Reproduce the material below word for word, from its start through the line that contains "picture [289, 966, 986, 1422]", and leave the pictures out of your answer.

(Records of image elements and their boxes)
####
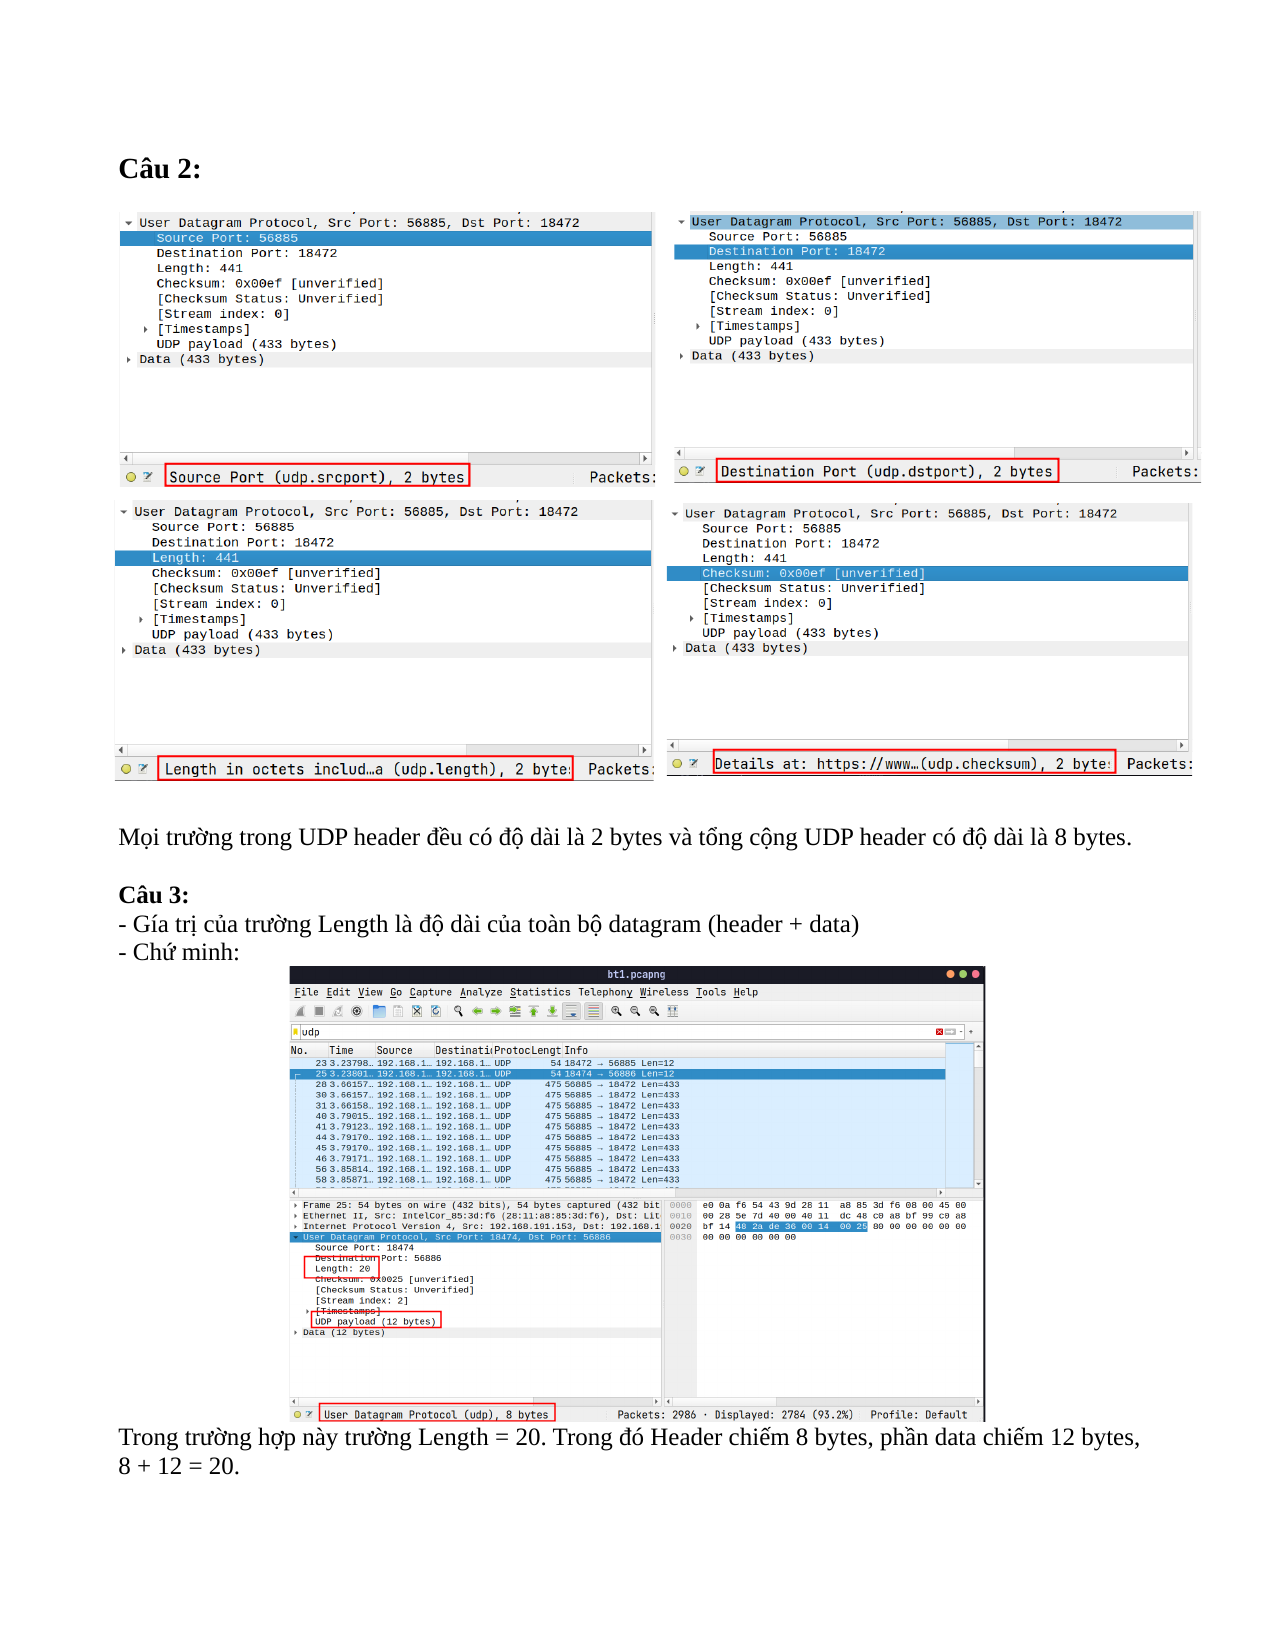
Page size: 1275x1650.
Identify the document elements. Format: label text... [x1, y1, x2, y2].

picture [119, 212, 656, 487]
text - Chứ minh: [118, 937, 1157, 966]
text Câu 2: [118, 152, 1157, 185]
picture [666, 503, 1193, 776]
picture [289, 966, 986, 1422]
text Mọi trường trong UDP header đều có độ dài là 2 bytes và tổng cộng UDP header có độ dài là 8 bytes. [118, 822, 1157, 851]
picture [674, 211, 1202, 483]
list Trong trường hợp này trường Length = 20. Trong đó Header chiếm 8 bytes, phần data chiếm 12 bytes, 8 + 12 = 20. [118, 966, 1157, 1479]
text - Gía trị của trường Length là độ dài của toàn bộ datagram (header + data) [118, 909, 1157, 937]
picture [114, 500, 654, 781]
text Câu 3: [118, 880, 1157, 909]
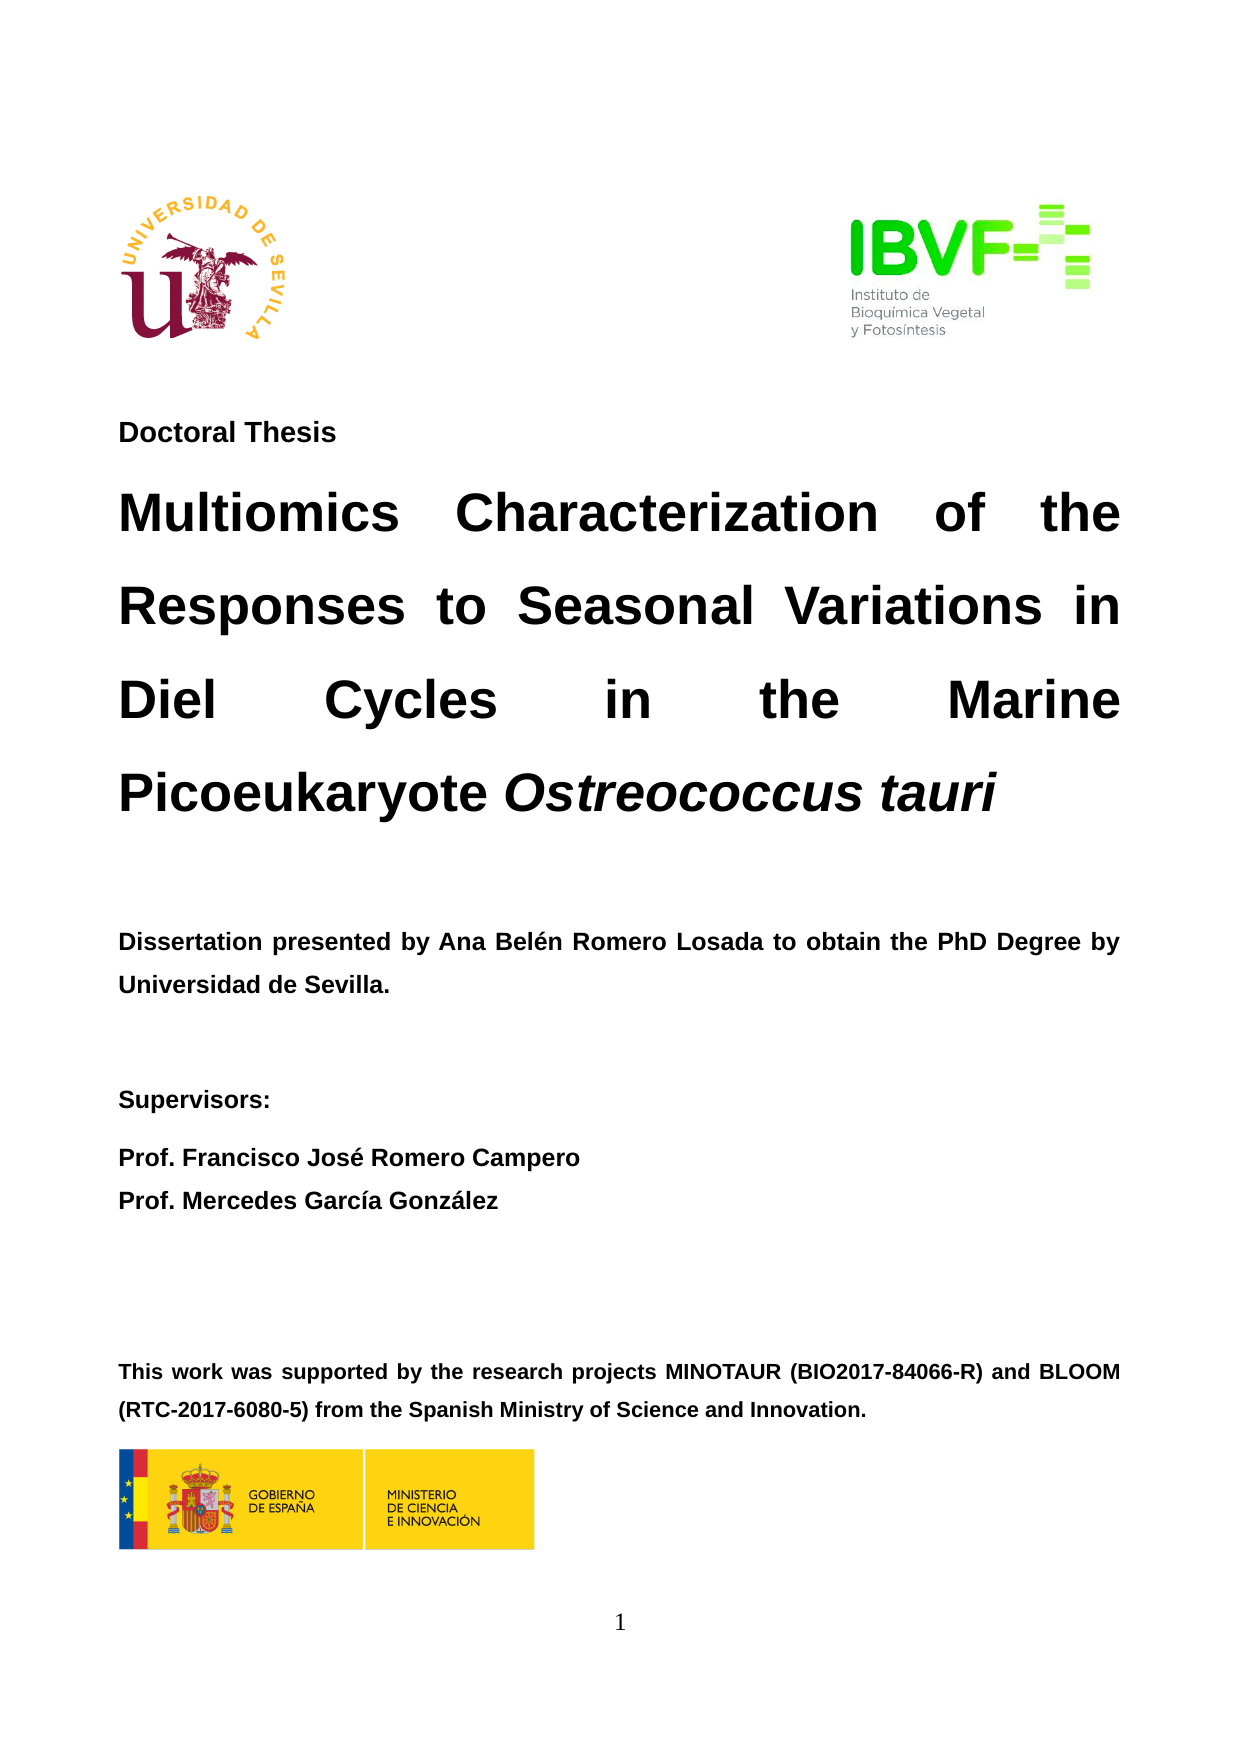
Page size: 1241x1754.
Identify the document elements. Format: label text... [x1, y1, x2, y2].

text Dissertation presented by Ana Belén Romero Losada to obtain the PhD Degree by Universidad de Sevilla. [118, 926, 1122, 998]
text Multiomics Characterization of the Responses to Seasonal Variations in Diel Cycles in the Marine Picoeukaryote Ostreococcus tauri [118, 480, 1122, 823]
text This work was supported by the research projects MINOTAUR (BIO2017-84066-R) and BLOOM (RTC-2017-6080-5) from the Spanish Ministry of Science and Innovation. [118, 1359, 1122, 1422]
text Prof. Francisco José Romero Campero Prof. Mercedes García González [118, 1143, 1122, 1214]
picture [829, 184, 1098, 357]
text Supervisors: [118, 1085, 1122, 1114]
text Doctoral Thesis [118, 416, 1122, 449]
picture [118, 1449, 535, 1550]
####
→ RESULT:
Page size: 1275x1650.
Identify the document elements. Format: label text... [x1, y1, x2, y2].

picture [119, 212, 656, 487]
text - Chứ minh: [118, 937, 1157, 966]
text Câu 2: [118, 152, 1157, 185]
picture [666, 503, 1193, 776]
picture [289, 966, 986, 1422]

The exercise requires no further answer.